Epigenetic aging biomarkers analyzed included Horvath1, Horvath2, Hannum, PhenoAge, GrimAge2, Dunedin Pace-of-Aging (DunedinPoAm) and DNA methylation telomere length (DNAmTL).
“In this study of a nationally representative sample of middle-aged and older adults, we found that Hcy concentration is positively associated with epigenetic aging, particularly among former and current smokers,” the researchers reported.
“We also found evidence that serum folate is associated with lower EAD. Our results suggest that changes in OCM-related biomarkers may be one mechanism through which behavioral and health factors are related to EAD.”
These potential outcomes contrast with a recent study research carried out at Texas A&M, which linked reduce folate intakes to heathier aging in animal models and attributed to metabolic flexibility.
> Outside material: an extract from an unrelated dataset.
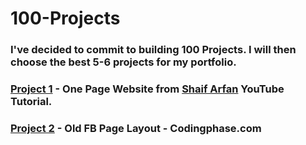# 100-Projects
### I've decided to commit to building 100 Projects. I will then choose the best 5-6 projects for my portfolio.

### <b>[Project 1](https://github.com/rlanier-webdev/100-projects-project-1)</b> - One Page Website from <b>[Shaif Arfan](https://github.com/shaifarfan)</b> YouTube Tutorial.
### <b>[Project 2](https://github.com/rlanier-webdev/100-projects-p2)</b> - Old FB Page Layout - Codingphase.com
Commenting on these findings following the study’s publication, Michael Polymenis, PhD, professor and associate head of graduate programs in the Texas A&M College of Agriculture and Life Sciences Department of Biochemistry and Biophysics said:
“Optimal folate intake may vary depending on an individual’s age. While higher folate is crucial during early life for growth and development, a lower intake later in life may benefit metabolic health and longevity.”
Acknowledging the cross-sectional nature of the data and limitations on the generalizability of findings, the Stanford-led study called for future research in high-risk populations and long-term randomized controlled trials to establish causality, investigate the long-term consequences of OCM-related epigenetic aging and evaluate the clinical relevance of changes in EAD.
Source: The American Journal of Clinical Nutrition. doi: 10.1016/j.ajcnut.2025.05.029. “One-carbon metabolism-related compounds are associated with epigenetic aging biomarkers: results from the cross-sectional National Health and Nutrition Examination Survey 1999–2002”. Authors: Anne K Bozak et al.